◆ **Assignment**: Transcribe exactly the lines from the one containing "table_cell [779, 165, 832, 1562]" through the last line of the listing below, inclusive, and nothing beyond them.
Materials provided Start Marker
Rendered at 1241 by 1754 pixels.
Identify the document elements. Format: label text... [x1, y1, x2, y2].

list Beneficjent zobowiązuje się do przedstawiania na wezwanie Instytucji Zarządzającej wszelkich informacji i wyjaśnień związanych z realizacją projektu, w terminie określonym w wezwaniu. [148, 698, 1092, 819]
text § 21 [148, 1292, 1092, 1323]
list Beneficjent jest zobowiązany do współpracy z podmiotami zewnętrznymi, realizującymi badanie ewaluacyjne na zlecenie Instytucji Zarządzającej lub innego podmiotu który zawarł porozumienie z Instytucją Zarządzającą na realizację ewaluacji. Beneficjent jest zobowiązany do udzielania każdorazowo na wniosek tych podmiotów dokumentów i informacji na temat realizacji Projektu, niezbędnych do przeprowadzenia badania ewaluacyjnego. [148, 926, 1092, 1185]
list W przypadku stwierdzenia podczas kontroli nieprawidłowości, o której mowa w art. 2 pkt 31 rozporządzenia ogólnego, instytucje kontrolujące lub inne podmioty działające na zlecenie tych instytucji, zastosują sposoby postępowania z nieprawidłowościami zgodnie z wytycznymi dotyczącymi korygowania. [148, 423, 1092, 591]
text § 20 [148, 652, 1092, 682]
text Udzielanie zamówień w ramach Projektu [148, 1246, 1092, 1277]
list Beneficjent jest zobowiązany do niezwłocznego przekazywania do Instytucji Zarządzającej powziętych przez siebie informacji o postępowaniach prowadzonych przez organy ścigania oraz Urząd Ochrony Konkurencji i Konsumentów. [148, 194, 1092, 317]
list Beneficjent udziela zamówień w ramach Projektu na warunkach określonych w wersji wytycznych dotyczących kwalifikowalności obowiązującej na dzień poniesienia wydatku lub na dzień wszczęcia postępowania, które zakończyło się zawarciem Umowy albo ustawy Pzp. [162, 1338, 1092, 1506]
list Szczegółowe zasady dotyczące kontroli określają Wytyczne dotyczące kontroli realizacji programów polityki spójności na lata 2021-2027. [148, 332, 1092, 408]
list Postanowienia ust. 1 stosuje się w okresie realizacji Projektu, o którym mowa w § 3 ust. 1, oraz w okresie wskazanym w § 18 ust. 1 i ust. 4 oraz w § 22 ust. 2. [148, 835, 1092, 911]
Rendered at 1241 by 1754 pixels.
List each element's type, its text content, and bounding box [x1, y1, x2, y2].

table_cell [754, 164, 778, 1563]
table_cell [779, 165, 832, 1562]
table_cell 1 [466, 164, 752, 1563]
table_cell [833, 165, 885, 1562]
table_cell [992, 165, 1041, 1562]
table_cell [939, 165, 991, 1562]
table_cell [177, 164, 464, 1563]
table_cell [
Materials provided End Marker
◆ **The answer**:
table_cell [779, 165, 832, 1562]
table_cell 1 [466, 164, 752, 1563]
table_cell [833, 165, 885, 1562]
table_cell [992, 165, 1041, 1562]
table_cell [939, 165, 991, 1562]
table_cell [177, 164, 464, 1563]
table_cell [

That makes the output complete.